# What's Up With Message?



## Uncle Ben (Feb 16, 2009)

I have been getting quite a few messages lately that don't allow me to respond. Instead, I get turned back to my account profile. 

And, this is the response when trying to reply to someone trying to contact me. What's up with this please?



> SomeoneYouKnow has chosen not to receive private messages or may not be allowed to receive private messages. Therefore you may not send your message to him/her.
> 
> 
> If you are trying to send this message to multiple recipients, remove SomeoneYouKnow from the recipient list and send the message again.


Uncle Ben


----------



## gogrow (Feb 16, 2009)

i believe that to be due to the other party having 'recieve private messages from other users' option turned off.... is it just that one person, or everytime you try to pm??


----------



## Uncle Ben (Feb 16, 2009)

gogrow said:


> i believe that to be due to the other party having 'recieve private messages from other users' option turned off.... is it just that one person, or everytime you try to pm??

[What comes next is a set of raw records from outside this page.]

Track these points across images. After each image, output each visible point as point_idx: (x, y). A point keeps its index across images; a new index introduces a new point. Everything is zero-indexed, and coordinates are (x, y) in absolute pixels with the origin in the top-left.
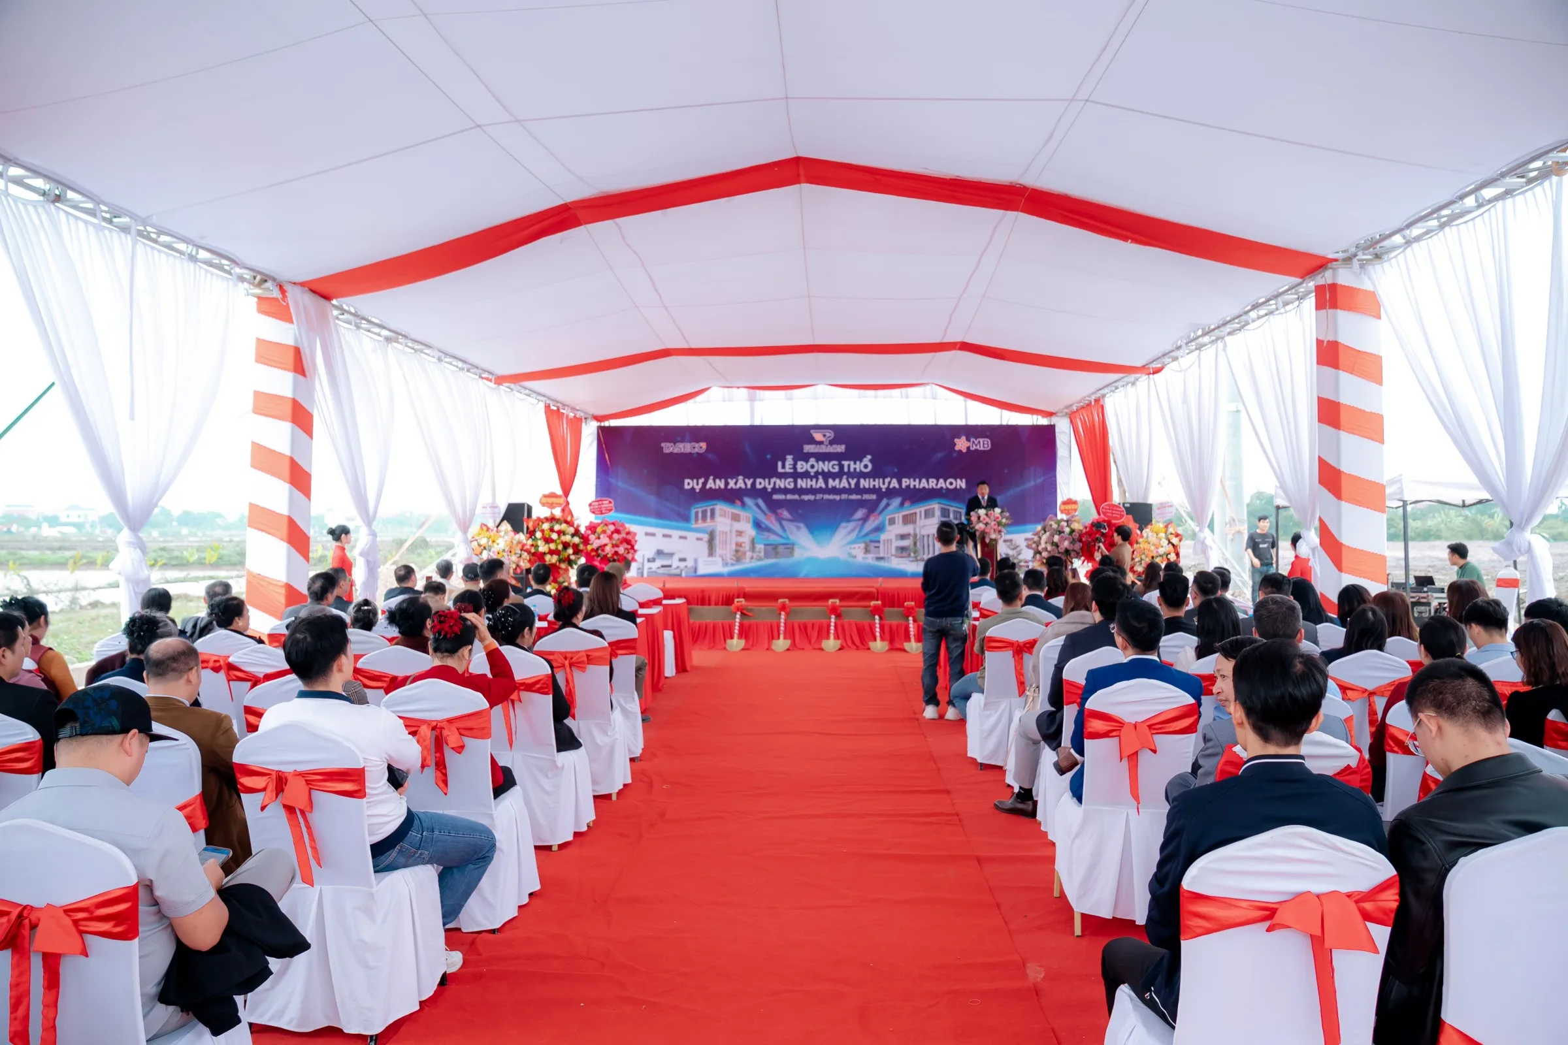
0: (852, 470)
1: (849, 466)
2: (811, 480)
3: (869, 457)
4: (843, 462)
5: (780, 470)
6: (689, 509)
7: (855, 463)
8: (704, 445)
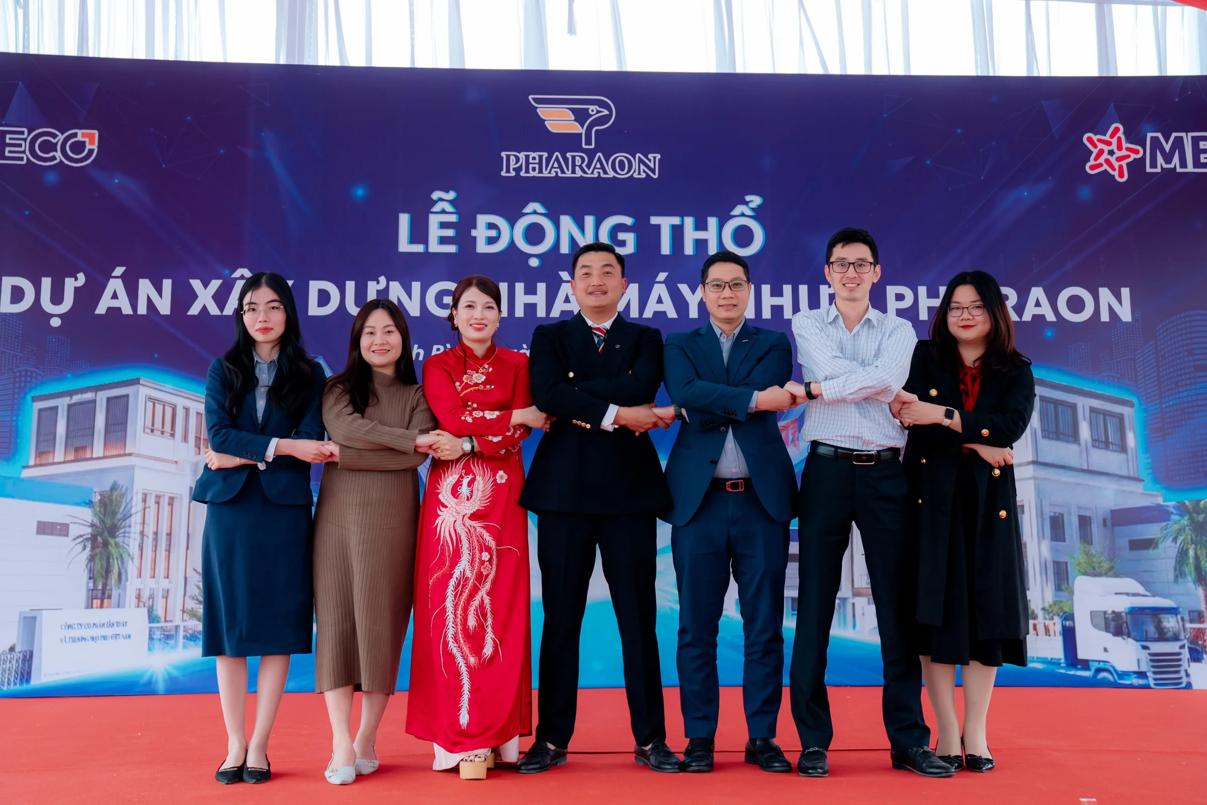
0: (689, 249)
1: (678, 232)
2: (531, 290)
3: (756, 201)
4: (654, 220)
5: (405, 245)
6: (15, 407)
7: (701, 225)
8: (90, 138)
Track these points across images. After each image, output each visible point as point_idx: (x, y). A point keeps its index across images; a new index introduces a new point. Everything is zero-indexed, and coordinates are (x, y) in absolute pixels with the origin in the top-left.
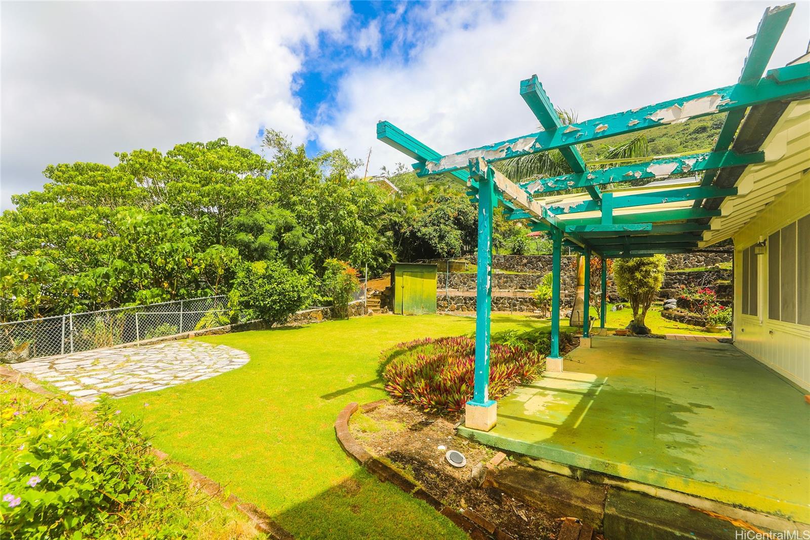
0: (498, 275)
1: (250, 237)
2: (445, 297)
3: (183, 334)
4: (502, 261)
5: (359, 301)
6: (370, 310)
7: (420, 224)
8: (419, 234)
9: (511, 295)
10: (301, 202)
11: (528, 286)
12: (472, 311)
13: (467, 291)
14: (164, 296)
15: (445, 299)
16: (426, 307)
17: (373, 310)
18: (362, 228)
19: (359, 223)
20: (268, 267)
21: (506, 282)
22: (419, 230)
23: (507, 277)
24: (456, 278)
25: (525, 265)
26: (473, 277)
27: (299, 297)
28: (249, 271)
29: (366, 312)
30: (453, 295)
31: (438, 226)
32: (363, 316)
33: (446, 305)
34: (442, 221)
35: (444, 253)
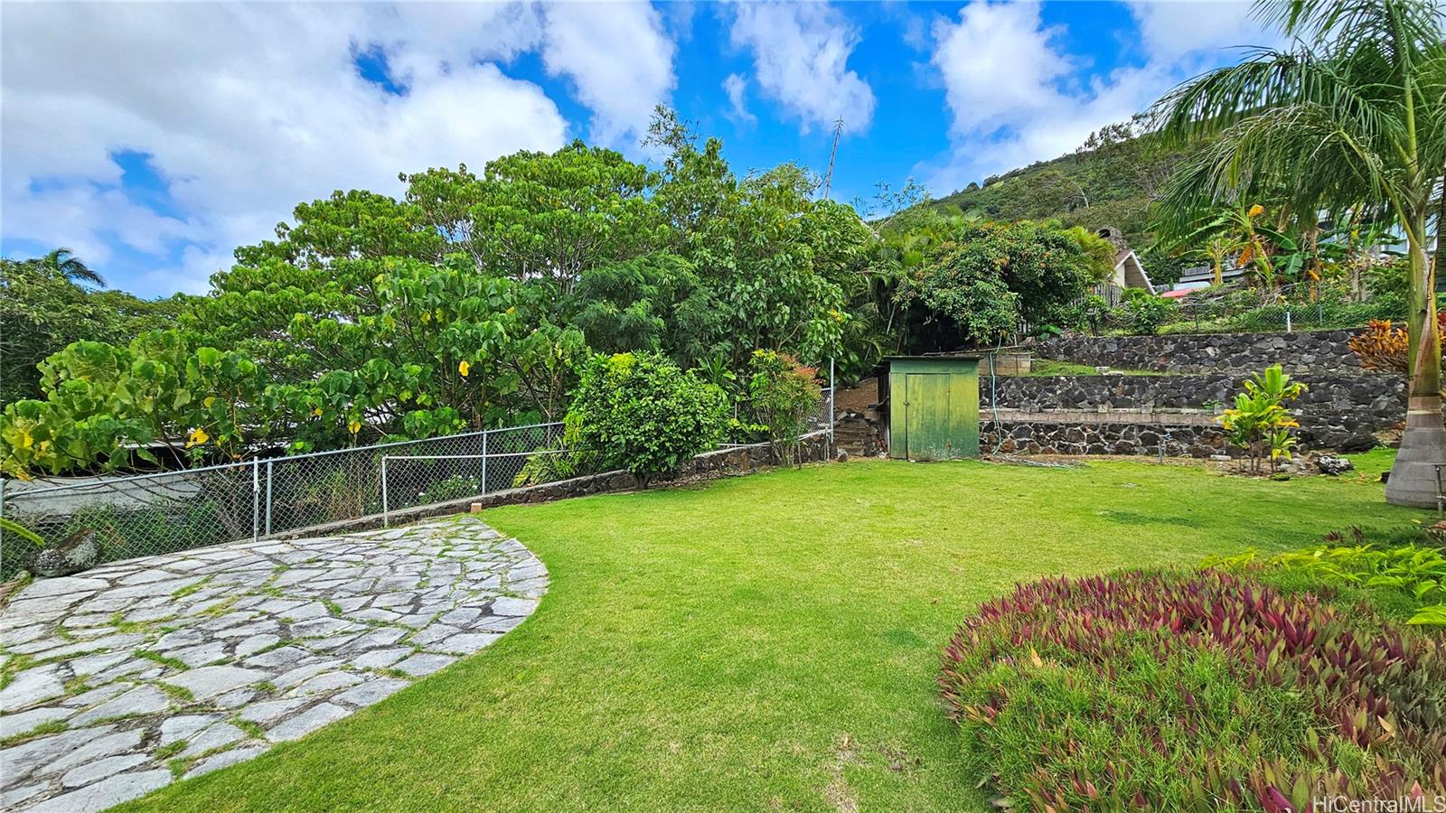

It's been about 3 members so far. 

Is someone that lame to send me a message while their option is disabled regarding not being able to receive PM's?

Thanks


----------



## gogrow (Feb 16, 2009)

Uncle Ben said:


> It's been about 3 members so far.
> 
> Is someone that lame to send me a message while their option is disabled regarding not being able to receive PM's?
> 
> Thanks



you'd be suprised bro... some people dont know, or forget, or whatever.... i'll send you one, see if you can reply... so far, this is the first problem ive heard...


----------



## Solstice07 (Feb 16, 2009)

Uncle Ben said:


> It's been about 3 members so far.
> 
> Is someone that lame to send me a message while their option is disabled regarding not being able to receive PM's?
> 
> Thanks


Let's blame it on stoned rather than lame. I have turned off my PM box (in other forums) because of the huge amount of traffic I got and later asked someone to PM me. DOH!

Or else I let my mail box get so full that it can't accept more mail.


----------



## Uncle Ben (Feb 17, 2009)

Thanks fellas. This is the listing in my Control Panel that redirects me to MY account profile when I click on it:



> You have pending friend requests from SomeoneYouKnow


Sometimes when I click on the name and hit "Find more posts...." it comes up dead. I guess some folks are just lurking but still want me to put them on My Friend List?

UB


----------



## gogrow (Feb 17, 2009)

Uncle Ben said:


> Thanks fellas. This is the listing in my Control Panel that redirects me to MY account profile when I click on it:
> 
> 
> 
> ...



he has no posts... so cant recieve pm's yet


----------



## dariuswestcoast (Jan 11, 2010)

i can send them but they dont show in out box but i still get a answer from who i sent to...


----------